The Future of DNA Methylation Research
The ability to profile 5hmC, a dynamic and tissue-specific epigenetic mark, opens new frontiers in liquid biopsy, cancer detection, and cell-free DNA analysis. PacBio introduced on-instrument 5mC detection in April 2022 and extended support to 6mA in December 2024 for Fiber-seq chromatin architecture studies.
Mark Van Oene, Chief Operating Officer at PacBio, stated that the new capability empowers researchers to ask more sophisticated questions and uncover new biology. The new capabilities from the HK2 model will be delivered to existing customers through software updates, with no changes to sequencing protocols and no additional cost.
With these advancements, PacBio continues to push the boundaries of what is possible in DNA methylation research, providing new insights into how DNA methylation influences genome function and phenotype.

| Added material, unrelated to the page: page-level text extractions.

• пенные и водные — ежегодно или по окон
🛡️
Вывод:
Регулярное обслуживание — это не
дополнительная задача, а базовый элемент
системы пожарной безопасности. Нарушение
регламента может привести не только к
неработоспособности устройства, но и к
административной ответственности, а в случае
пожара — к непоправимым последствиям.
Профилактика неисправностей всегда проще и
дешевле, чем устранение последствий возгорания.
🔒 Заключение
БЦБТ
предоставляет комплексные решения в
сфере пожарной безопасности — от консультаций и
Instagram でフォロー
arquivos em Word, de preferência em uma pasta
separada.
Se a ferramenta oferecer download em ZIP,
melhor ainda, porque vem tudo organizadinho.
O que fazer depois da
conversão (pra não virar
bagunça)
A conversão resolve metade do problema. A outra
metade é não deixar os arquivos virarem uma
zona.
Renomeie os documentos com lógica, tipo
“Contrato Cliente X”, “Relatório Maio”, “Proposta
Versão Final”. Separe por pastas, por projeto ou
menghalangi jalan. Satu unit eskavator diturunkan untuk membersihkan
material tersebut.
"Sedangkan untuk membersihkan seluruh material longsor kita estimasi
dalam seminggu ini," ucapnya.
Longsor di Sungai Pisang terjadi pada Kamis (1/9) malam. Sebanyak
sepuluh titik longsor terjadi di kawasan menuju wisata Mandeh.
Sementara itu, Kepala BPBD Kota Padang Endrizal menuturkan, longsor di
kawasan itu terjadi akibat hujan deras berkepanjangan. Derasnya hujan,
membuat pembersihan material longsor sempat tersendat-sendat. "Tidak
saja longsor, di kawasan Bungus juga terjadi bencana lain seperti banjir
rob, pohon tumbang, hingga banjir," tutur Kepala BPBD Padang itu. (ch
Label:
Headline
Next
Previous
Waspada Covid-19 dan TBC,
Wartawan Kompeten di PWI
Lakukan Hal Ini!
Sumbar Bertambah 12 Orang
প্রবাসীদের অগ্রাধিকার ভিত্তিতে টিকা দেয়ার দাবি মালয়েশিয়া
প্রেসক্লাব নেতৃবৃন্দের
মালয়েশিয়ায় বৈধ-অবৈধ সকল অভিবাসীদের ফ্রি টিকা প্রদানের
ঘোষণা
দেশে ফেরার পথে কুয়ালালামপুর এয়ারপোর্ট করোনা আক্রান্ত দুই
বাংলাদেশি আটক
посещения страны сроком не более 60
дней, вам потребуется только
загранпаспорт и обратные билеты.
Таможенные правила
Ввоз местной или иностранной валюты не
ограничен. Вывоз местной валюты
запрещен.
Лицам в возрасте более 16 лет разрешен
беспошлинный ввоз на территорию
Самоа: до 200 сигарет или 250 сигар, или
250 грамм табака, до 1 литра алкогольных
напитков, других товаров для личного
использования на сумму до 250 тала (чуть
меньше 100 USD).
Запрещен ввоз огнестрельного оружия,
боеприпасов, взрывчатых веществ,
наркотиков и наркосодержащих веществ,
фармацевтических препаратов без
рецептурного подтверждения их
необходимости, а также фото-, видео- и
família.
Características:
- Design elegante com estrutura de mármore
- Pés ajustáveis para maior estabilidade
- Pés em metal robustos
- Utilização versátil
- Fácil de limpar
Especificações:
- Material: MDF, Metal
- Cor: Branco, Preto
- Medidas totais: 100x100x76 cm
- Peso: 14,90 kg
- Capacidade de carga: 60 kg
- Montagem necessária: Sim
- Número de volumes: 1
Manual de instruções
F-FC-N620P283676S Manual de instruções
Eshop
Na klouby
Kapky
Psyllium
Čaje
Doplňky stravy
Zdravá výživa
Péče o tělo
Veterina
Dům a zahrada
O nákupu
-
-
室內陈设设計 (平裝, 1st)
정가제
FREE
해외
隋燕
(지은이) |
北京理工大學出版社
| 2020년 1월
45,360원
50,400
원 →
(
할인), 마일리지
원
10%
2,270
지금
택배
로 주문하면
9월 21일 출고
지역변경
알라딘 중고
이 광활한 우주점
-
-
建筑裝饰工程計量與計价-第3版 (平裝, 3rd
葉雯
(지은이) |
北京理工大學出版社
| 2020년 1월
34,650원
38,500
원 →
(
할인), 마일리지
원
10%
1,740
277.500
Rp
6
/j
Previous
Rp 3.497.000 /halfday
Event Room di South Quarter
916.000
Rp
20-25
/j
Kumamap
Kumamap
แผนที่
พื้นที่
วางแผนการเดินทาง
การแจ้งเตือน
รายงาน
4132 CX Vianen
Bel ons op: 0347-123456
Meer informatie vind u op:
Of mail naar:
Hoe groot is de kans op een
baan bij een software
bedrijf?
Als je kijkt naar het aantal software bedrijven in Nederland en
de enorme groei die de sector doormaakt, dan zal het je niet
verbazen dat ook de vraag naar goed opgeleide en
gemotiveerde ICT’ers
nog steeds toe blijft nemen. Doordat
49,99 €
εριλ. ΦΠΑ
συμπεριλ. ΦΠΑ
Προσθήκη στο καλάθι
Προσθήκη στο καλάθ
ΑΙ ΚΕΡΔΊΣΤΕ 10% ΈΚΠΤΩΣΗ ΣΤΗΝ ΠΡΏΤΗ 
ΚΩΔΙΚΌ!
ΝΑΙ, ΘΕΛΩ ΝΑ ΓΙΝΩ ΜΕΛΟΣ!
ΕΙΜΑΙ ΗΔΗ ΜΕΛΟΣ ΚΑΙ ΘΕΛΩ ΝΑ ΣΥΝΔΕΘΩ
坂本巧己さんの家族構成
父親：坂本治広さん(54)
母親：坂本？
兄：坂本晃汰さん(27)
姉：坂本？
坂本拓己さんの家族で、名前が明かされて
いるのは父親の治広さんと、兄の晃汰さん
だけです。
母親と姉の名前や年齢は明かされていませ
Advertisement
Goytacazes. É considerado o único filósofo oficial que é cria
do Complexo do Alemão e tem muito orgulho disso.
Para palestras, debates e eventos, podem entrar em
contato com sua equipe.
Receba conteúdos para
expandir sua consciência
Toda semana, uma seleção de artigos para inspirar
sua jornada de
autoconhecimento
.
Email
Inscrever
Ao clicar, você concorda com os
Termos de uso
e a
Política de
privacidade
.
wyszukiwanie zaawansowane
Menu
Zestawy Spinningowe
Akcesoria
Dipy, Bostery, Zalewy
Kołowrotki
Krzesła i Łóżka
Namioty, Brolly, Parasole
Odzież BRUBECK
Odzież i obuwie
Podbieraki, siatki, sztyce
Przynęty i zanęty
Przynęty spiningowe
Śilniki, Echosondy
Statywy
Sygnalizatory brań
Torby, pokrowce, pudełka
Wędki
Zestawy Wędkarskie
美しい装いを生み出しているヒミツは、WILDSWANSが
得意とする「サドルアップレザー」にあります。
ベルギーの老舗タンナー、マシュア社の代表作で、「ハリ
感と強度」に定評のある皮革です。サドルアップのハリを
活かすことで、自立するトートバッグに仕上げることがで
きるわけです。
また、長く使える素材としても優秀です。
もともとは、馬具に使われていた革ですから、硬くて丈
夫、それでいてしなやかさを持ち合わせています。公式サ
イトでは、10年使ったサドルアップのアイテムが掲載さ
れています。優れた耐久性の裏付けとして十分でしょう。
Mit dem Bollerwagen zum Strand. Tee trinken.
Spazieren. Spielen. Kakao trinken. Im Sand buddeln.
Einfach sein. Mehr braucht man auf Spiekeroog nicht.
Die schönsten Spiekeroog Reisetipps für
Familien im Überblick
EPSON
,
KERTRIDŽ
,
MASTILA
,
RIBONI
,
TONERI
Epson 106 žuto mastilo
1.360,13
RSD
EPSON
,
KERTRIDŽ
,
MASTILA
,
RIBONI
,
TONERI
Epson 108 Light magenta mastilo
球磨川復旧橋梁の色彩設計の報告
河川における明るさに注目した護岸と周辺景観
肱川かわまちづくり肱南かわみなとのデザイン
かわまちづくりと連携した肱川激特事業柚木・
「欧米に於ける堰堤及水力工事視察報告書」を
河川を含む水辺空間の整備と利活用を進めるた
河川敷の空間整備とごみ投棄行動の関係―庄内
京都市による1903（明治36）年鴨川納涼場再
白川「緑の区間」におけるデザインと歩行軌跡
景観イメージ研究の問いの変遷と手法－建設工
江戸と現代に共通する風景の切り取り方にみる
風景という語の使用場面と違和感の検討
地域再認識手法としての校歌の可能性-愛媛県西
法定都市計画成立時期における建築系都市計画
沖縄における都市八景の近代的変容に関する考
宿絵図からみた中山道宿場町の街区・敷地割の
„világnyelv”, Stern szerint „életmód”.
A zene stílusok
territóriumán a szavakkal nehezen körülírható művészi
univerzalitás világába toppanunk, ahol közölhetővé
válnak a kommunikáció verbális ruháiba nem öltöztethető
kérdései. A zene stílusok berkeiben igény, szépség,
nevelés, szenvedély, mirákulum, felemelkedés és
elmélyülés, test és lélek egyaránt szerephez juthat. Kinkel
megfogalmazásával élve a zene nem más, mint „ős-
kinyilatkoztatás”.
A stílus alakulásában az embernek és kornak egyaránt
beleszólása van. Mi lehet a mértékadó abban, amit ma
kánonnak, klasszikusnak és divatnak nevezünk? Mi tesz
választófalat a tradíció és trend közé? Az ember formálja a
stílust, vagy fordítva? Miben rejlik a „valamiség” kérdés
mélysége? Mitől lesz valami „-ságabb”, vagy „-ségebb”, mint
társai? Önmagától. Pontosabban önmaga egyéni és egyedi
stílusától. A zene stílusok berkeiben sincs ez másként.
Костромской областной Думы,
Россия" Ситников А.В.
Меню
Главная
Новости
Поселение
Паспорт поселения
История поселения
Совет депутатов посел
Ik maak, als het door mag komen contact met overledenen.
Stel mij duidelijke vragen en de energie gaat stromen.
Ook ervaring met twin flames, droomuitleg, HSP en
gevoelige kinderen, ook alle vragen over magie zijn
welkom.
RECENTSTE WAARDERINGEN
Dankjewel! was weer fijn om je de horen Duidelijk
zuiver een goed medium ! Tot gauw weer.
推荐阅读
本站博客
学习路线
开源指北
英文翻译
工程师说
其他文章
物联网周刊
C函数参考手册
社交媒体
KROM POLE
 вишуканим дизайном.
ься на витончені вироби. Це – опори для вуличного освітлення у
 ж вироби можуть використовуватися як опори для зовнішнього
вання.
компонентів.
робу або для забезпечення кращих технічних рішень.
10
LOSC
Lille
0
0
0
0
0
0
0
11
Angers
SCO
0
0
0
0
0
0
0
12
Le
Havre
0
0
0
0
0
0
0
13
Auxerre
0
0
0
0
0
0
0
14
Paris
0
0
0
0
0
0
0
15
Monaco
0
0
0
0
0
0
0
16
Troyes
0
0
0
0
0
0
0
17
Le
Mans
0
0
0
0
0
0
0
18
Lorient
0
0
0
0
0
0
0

[1] [Reference for advances in long-read whole genome sequencing in undiagnosed diseases] [2] [Reference for advances in population genomics]
- The partnership between PacBio and The Chinese University of Hong Kong (CUHK) has expanded the capabilities of digital health technology, allowing for more detailed studies of medical-conditions such as cancer and complex genetic disorders through advanced epigenetic detection methods.
- The integration of sophisticated single-molecule, real-time (SMRT) sequencing-based methylation detection technologies into PacBio’s platforms will leverage science and technology to streamline workflows in both research and clinical settings, contributing to the acceleration of studies in digital health and the discovery of epigenetic variants and regulators underlying various medical-conditions.